Avid Bioservices Inc., located in Tustin CA, is a dedicated contract development and manufacturing organization ("CDMO") focused on development and CGMP manufacturing of biopharmaceuticals products derived from mammalian cell culture. Avid provides a comprehensive range of process development, high quality CGMP clinical and commercial manufacturing services for the biotechnology and biopharmaceutical industries. With over 28 years of experience producing monoclonal antibodies, enzymes, and recombinant proteins in batch, fed-batch, and perfusion modes, Avid's services include CGMP clinical and commercial product manufacturing, purification, release and stability testing as well as regulatory strategy, submission and support. Avid also provides a variety of process development activities, including cell culture and feed optimization, analytical methods development, and product characterization.

We are dedicated to the improvement of global patient outcomes by delivering world-class services. Our expertise enables us to partner with our customers to advance their products from clinical development to commercial launch.

Check out our website at https://avidbio.com!

In compliance with federal law, all persons hired will be required to verify identity and eligibility to work in the United States and to complete the required employment eligibility verification form upon hire.

Covid-19 Hiring Update: We are continuing to interview and hire during this time. Avid Bioservices' is committed to caring for the safety and well-being of applicants and employees; all interviews will be completed over the phone or virtually.

Summary:

The Quality Control Specialist's main responsibilities will be in the area of QC Stability coordination. As part of the QC Stability team, the QC Specialist will review protocols, coordinate full sample lifecycle and compile testing summary packages.

Essential Functions: (Reasonable accommodations may be made to enable individuals with disabilities to perform the essential functions.)
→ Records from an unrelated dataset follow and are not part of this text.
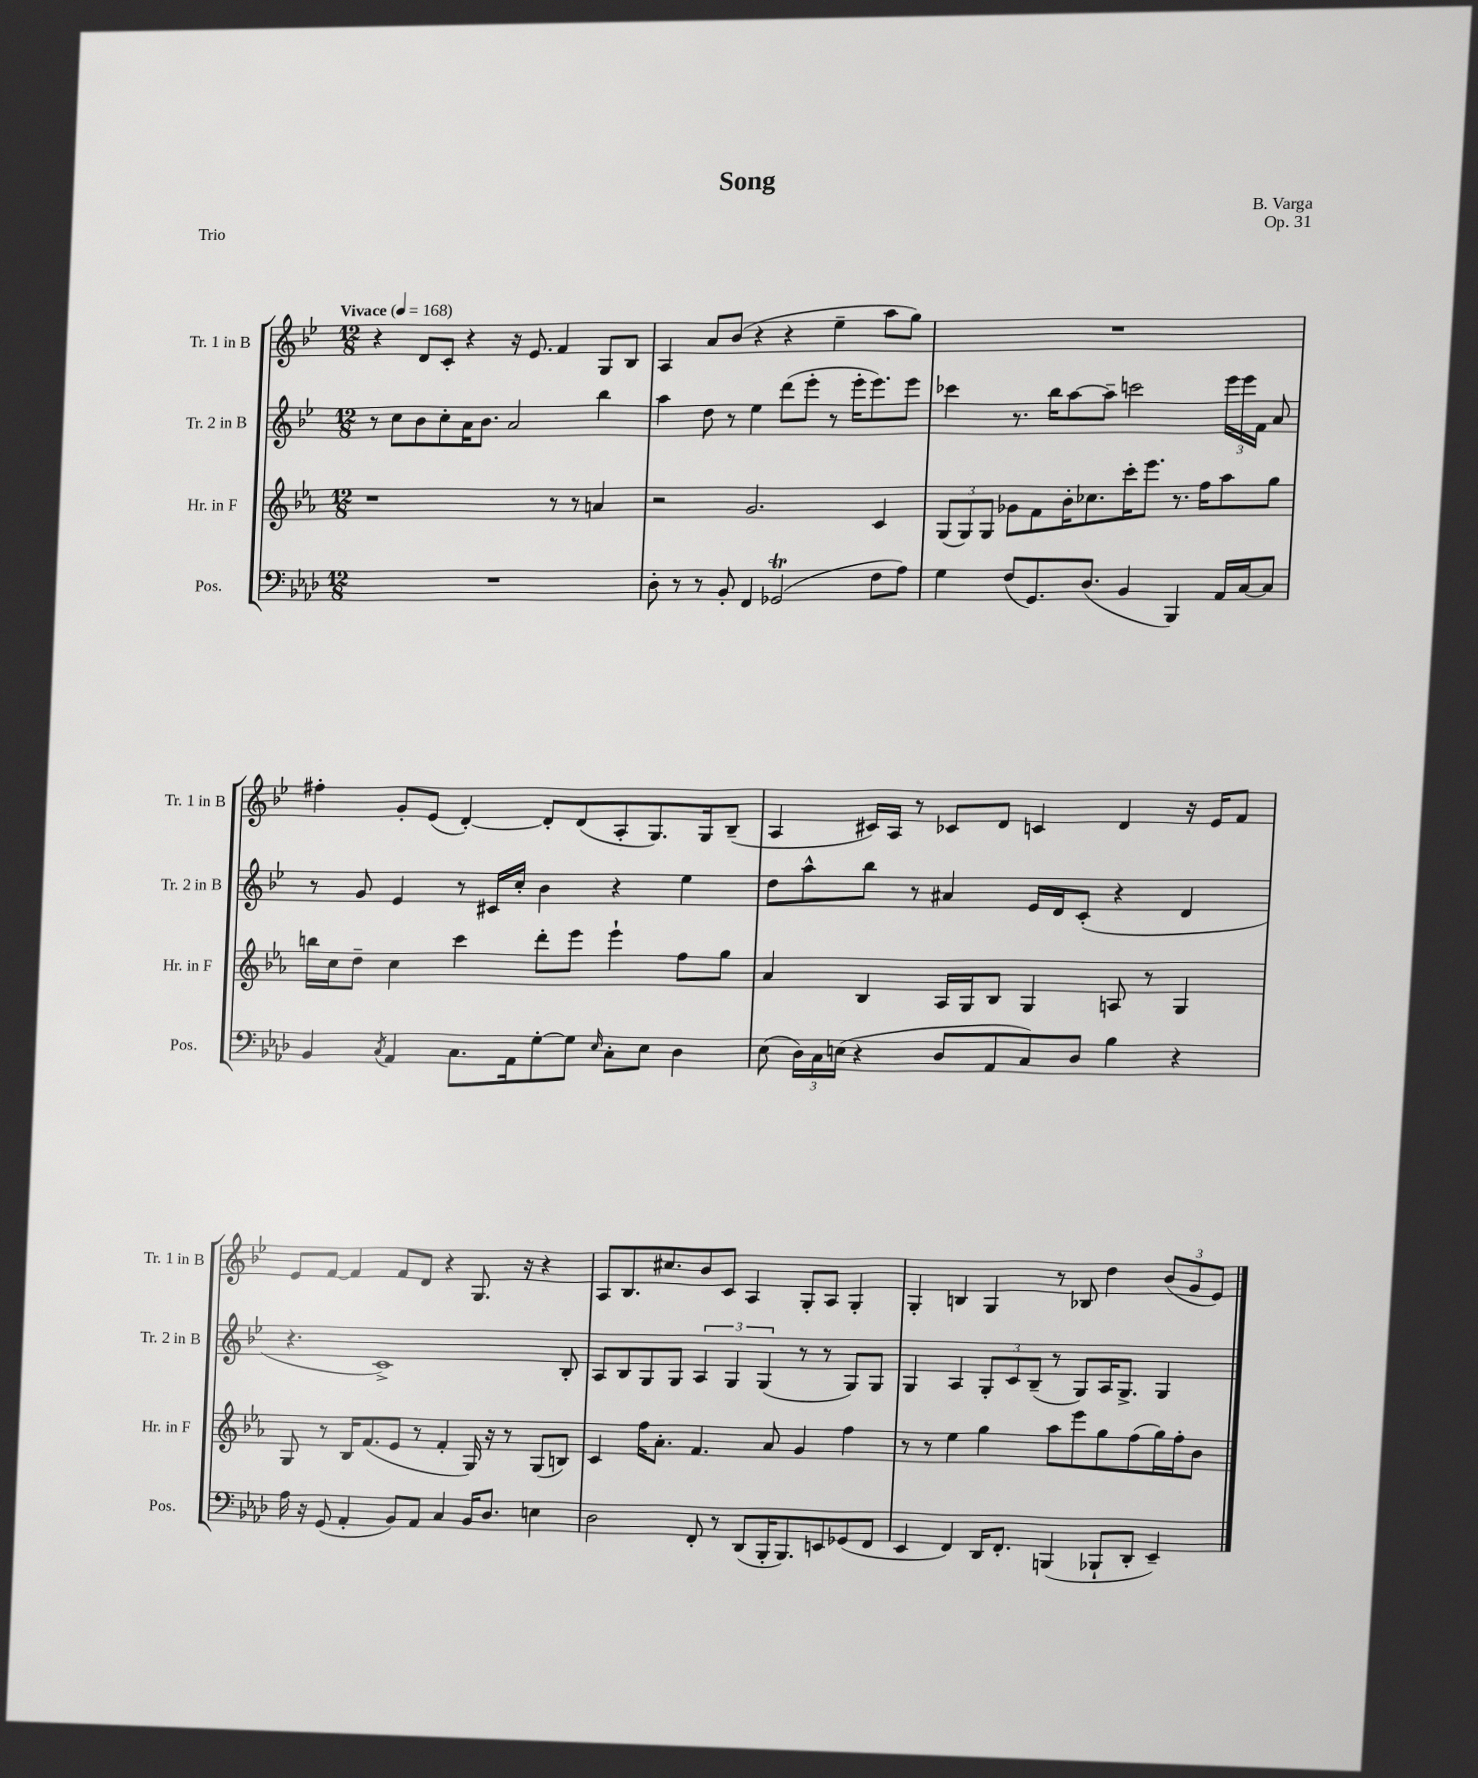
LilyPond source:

\header { title = "Song" composer = "B. Varga" opus = "Op. 31" piece = "Trio" }
<<
\new StaffGroup <<
\new Staff = "s0" \with { instrumentName = "Tr. 1 in B" shortInstrumentName = "Tr. 1 in B" } {
    \clef treble \key bes \major \numericTimeSignature \time 12/8 \tempo "Vivace" 4 = 168
    \autoBeamOff r4 d'8[ c'8]-. r4 r16 ees'8. f'4 g8[ bes8] |
    a4 a'8[ bes'8]( r4 r4 ees''4-- a''8[ g''8]) |
    R1. |
    fis''4-. g'8[-. ees'8]( d'4~-.) d'8[-. d'8( a8-. g8.) g16 bes8]--( |
    a4 cis'16[) a16] r8 ces'8[ d'8] c'4 d'4 r16 ees'16[ f'8] |
    ees'8[ f'8]~ f'4 f'8[ d'8] r4 g8. r16 r4 |
    a8[ bes8. cis''8. bes'8 c'8] a4 g8[-. a8] g4-. |
    g4-. b4 g4 r8 bes8 d''4 \tuplet 3/2 { bes'8[( g'8 ees'8]) } \bar "|." |
}
\new Staff = "s1" \with { instrumentName = "Tr. 2 in B" shortInstrumentName = "Tr. 2 in B" } {
    \clef treble \key bes \major \numericTimeSignature \time 12/8
    \autoBeamOff r8 c''8[ bes'8 c''8-. a'16 bes'8.] a'2 bes''4 |
    a''4 d''8 r8 ees''4 d'''8[( ees'''8]-. r8 ees'''16[-. ees'''8.) ees'''8] |
    ces'''4 r8. bes''16[ a''8~ a''8]-- c'''2 \tuplet 3/2 { ees'''16[ ees'''16 f'16] } a'8 |
    r8 g'8 ees'4 r8 cis'16[ c''16]-. bes'4 r4 ees''4 |
    d''8[ a''8-^ bes''8] r8 ais'4 ees'16[ d'16 c'8]-.( r4 d'4 |
    r4. c'1->) bes8-. |
    a8[ bes8 g8 g8] \tuplet 3/2 { a4 g4 g4( } r8 r8 g8[) g8] |
    g4 a4 \tuplet 3/2 { g8[-. c'8 bes8]--( } r8 g8[) a16 g8.]-> g4 \bar "|." |
}
\new Staff = "s2" \with { instrumentName = "Hr. in F" shortInstrumentName = "Hr. in F" } {
    \clef treble \key ees \major \numericTimeSignature \time 12/8
    \autoBeamOff r1 r8 r8 a'4 |
    r2 g'2. c'4 |
    \tuplet 3/2 { g8[( g8) g8] } ges'8[ f'8 bes'16-. ces''8. c'''16-. ees'''8.] r8. f''16[ aes''8 g''8] |
    b''16[ c''16 d''8]-- c''4 c'''4 d'''8[-. ees'''8] ees'''4-! f''8[ g''8] |
    aes'4 bes4 aes16[ g16 bes8] g4 a8 r8 g4 |
    g8 r8 bes16[ f'8.( ees'8] r8 f'4-. g16) r16 r8 g8[( b8]) |
    c'4 f''16[ aes'8.]-. f'4. aes'8 g'4 f''4 |
    r8 r8 ees''4 g''4 aes''8[ ees'''8 g''8 f''8( g''16) f''16-. bes'8] \bar "|." |
}
\new Staff = "s3" \with { instrumentName = "Pos." shortInstrumentName = "Pos." } {
    \clef bass \key aes \major \numericTimeSignature \time 12/8
    \autoBeamOff R1. |
    des8-. r8 r8 bes,8-. f,4 ges,2\trill( f8[ aes8]) |
    g4 f8[( g,8.) des8.]( bes,4 bes,,4) aes,16[ c16~ c8] |
    bes,4 \acciaccatura { c8 } aes,4 c8.[ aes,16 g8~-. g8] \grace { ees16 } c8[-. ees8] des4 |
    ees8( \tuplet 3/2 { des16[) c16 e16]( } r4 des8[ aes,8 c8) des8] bes4 r4 |
    aes16 r16 g,8( aes,4-. bes,8[) aes,8] c4 bes,16[ des8.] e4 |
    des2 f,8-. r8 des,8[( bes,,16-. bes,,8.) e,8 ges,8( f,8] |
    ees,4 f,4) des,16[ f,8.]-. b,,4( bes,,8[-! des,8]-. ees,4--) \bar "|." |
}
>>
>>
\layout { \context { \Score \remove "Bar_number_engraver" } }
• Coordinate and maintain QC Stability sample lifecycle:
  • Prepare - STW/LIMS/label generation
  • Aliquot - sterile aliquoting of samples into assay specific individually labeled tubes
  • Ship/Track - track samples weekly to maintain on-time target delivery
  • Compile - review and compile data for Stability Summary of Testing reports
  • Dispose - coordinate sample inventory and disposition
• Perform aseptic sampling/aliquoting and gowning in clean room areas
• Receive / Log in samples to department sample Assignment Log and/or LIMS
• Store and maintain samples for easy identification of sample location within cold storage units
• Review of testing documentation from the QCA, QCM departments and 3rd party vendors
• Maintain the quality compliance of all QC operational areas
• Ensure and apply GMP throughout operations

Document Preparation:

• Maintenance and tracking of all QC Testing associated documentation (STWs and QC test method forms)
• Assist management in preparation of Stability Summary of Testing reports, Certificates of Authenticity and Statements of Testing as requested
• Generate weekly stability status reports for management using Excel
• Support internal and external audits
• Perform other duties as requested by management to support Quality activities

Position Type/Expected Hours of Work:

This role is a full-time, non-exempt position. Flexible schedule due to operations/scheduling.

• Work overtime and weekends as necessary
• Shift work: Monday - Friday, 8:00 a.m. to 5:00 p.m. unless otherwise stated by Supervisor. The employee must also, if instructed, have the ability to work overtime and/or weekends when necessary.

Qualifications:

• B.A. or B.S. degree in any related Science field - Biology, Chemistry, Biochemistry, etc.
• Minimum of 2 - 4 years of experience in the pharmaceutical, biopharmaceutical or related industry, or an equivalent combination of education and experience
• Proficient in Microsoft Office (Word, Excel, PowerPoint)
• Knowledge of cGMPs or equivalent regulations
• Ability to interpret Quality standards for implementation and review
• Ability to make sound decisions about scheduling, allocation of resources, and managing priorities
• Ability to communicate clearly and professionally both in writing and verbally
• Skillful in problem solving and analytical thinking
• Flexibility in work hours to meet business objectives

Additional Qualifications:

Computer Skills - To perform this job successfully, an individual should have proficient personal computer skills including electronic mail, record keeping, routine database activity, word processing, spreadsheet, graphics, etc. Microsoft Office experience required (Excel, Word, PowerPoint).